In the discussion excerpt on media licenses and "unlimited" internet service, what download speed does the writer usually get on the home connection?

[BEGIN Document excerpt]

On an unrelated note, whoeover developed the idea of a media license applying only to the provided medium (i.e. "you have a license for the intellectual property named movie A, but only on the disc you bought") was, I like to think, failed physicist who was always fascinated by wave/particle duality and so they developed their own version called media/medium duality.
Nope, the idea of money being for a single copy is as old as a jolly old thing. After all, buying a car does not give you the right to create new copies of that car, buying a book has not, for centuries, entitled you to make your own copies. Besides, when you buy a movie, you agree to their licence terms, and that clearly indicates that the licence is for the copy your purchased only.
'unlimited' is misused, I agree. So is 'innovation'.
There are often two meanings for words. The 'normal' one, and the business one.
Do you complain about "learn X language in 24 hours" books? It's a bullshit title if taken literally, but its a convention.
I have had a high speed unlimited connection for several years in my lab, Unlimited in almost every way. download speeds of up to 7 to 8 megabytes (yes, actual amount in normal megabytes downloaded) per second, sometimes I get 12 megabytes per second. 3 to four megabytes per second for upload, and no gigabyte cap. That's what unlimited means to me, in terms of the intertubes. Not literally unlimited, but able to handle everything I throw at it.
I also have an 'unlimited' connection at home, and its slow (up to 700kb/sec download, usually 350, and 41kb/sec up), and people on the same service have been shaped if they use it too much. Both services are described as unlimited, but they clearly differ.
I bet if I could afford it I could have a connection as fast as my lab one at home, but It would cost a fortune.
No, when you purchase a dvd you are purchasing a licence for that copy alone, and that with very limited rights (no public performance, no redistribution etc).
If you ruin that dvd, the licence now relates to a destroyed product, it is effectively invalid. You have to buy a new licence to own another copy, which is normally by purchasing a new dvd.
If you have a single backup, then you can legally continue to use that, although media produces don't exactly make this single backup thing easy at the moment.
Nor can you download a ripped 'backup copy', because it is obtained through an unauthorised channel. It would be considered that the download was unrelated to the licence you purchased, and thus a separate infringement.
Your legal options are to:
1: Appeal to the manufacturer for a replacement copy (they just might).
I think you are sort of right. However, lets look at a theoretical example:
You have two customers, one is a light net user. They like to send photo's of their kids around on email to the rest of their family, spread all over the world, and use email as the main means of communicating between their extended family. They shop online, and like to hunt around for cheap flights/holidays. Perhaps they buy the odd small game on-line for the kids.
The other customer is a gamer. They like to play on-line for many hours a day. They download multi gigabyte demos, and have a steam account that they use a lot. They spend a lot of time on Youtube, and use mail and msn constantly.
The first customer can be given a moderatelly capped servive for, say thirty bucks a month (don't know the real US pricing). No problems will arise, they have what they need, you get their money. The second customer can pay fifty bucks and have a much higher limit, say 100Gb. Even the most intense gamer or movie purchaser is unlikely to exceed that. If they do, you charge in blocks of 10gb, and if it happens a lot, suggest they go to 150Gb, and pay more.
By having a sliding scale of charges you avoid the unfairness of having light users paying the same, or close to the same, as heavy users.

[END Document excerpt]
[BEGIN Provided records]

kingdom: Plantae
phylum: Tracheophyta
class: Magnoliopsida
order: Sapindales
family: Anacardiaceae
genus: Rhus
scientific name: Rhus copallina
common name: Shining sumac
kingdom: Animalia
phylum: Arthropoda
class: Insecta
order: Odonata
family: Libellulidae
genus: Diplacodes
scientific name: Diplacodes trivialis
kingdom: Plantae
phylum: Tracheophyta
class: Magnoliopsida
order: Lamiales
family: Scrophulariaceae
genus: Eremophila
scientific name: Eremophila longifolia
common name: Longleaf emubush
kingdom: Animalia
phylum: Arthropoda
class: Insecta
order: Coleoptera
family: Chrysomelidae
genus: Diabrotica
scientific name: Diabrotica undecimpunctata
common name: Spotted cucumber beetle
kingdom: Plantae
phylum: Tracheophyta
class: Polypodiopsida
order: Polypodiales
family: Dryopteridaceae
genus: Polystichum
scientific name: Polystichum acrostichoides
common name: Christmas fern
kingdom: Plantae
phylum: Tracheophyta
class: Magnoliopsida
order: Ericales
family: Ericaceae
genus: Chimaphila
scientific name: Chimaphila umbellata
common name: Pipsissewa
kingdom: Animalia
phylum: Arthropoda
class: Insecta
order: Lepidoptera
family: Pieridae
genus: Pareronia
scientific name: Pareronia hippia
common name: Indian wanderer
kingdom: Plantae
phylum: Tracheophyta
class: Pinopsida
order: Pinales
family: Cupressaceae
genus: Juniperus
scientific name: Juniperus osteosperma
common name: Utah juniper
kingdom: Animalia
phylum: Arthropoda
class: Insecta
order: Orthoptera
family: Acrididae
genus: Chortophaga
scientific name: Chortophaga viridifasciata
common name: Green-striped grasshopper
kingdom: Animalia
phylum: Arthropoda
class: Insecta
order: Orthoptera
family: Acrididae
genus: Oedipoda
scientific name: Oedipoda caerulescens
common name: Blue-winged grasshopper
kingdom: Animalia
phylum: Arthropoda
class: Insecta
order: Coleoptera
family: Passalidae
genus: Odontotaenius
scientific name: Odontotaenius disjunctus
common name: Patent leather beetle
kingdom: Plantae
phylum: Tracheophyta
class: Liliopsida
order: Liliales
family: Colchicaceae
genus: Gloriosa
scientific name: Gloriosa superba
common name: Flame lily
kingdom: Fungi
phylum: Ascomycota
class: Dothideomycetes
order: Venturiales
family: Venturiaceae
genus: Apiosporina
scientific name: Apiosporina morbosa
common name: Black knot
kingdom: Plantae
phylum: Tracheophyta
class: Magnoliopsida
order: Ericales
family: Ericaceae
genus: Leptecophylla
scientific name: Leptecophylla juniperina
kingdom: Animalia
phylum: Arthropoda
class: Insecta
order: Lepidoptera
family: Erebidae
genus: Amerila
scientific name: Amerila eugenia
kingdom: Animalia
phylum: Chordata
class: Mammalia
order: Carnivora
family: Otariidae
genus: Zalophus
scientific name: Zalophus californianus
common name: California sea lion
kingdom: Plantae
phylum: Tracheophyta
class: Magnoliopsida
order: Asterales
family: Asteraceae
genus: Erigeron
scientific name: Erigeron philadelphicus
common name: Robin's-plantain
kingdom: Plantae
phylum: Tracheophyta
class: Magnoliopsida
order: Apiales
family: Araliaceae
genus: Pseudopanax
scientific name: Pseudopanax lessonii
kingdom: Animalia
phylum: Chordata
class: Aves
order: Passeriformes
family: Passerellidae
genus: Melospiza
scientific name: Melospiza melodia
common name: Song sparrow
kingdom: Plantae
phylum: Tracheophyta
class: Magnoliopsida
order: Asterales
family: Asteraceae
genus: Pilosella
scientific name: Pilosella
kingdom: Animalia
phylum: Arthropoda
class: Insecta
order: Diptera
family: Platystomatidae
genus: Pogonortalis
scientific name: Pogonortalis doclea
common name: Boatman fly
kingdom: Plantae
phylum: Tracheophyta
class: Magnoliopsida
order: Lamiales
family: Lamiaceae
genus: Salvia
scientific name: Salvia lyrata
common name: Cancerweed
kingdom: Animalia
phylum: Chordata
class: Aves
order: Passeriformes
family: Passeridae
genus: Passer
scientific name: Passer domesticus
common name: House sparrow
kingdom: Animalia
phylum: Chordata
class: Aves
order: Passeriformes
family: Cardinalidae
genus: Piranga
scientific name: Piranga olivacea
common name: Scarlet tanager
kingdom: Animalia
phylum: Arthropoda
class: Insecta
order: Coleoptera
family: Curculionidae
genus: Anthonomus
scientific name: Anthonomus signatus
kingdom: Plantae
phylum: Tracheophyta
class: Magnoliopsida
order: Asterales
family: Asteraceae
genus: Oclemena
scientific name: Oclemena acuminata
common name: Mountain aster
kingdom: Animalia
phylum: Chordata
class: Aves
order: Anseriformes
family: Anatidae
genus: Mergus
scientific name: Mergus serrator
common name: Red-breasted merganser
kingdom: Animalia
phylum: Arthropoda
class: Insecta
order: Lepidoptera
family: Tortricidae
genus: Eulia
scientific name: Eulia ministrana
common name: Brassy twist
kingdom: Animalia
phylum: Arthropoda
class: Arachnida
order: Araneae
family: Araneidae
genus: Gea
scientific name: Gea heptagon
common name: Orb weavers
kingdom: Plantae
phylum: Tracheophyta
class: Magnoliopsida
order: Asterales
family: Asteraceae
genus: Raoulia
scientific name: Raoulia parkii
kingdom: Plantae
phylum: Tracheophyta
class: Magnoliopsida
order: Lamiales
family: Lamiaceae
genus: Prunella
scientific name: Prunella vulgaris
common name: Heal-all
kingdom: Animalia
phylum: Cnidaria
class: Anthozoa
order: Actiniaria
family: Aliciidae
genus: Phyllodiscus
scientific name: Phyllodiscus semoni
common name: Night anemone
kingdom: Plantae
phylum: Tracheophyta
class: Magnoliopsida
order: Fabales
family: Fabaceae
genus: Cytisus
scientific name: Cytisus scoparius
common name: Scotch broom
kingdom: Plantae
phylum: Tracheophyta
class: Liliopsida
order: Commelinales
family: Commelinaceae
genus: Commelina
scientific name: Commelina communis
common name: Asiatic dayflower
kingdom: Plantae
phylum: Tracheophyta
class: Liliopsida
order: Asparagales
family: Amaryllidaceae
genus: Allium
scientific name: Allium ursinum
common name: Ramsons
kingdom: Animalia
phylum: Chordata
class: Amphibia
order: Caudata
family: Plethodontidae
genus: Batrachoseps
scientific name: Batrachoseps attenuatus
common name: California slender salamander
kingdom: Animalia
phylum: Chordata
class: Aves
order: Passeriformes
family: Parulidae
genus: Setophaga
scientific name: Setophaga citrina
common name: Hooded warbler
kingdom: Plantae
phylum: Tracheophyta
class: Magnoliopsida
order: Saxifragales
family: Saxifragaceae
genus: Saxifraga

[END Provided records]

- Exercise response: Usually 350kb/sec, with a maximum of 700kb/sec.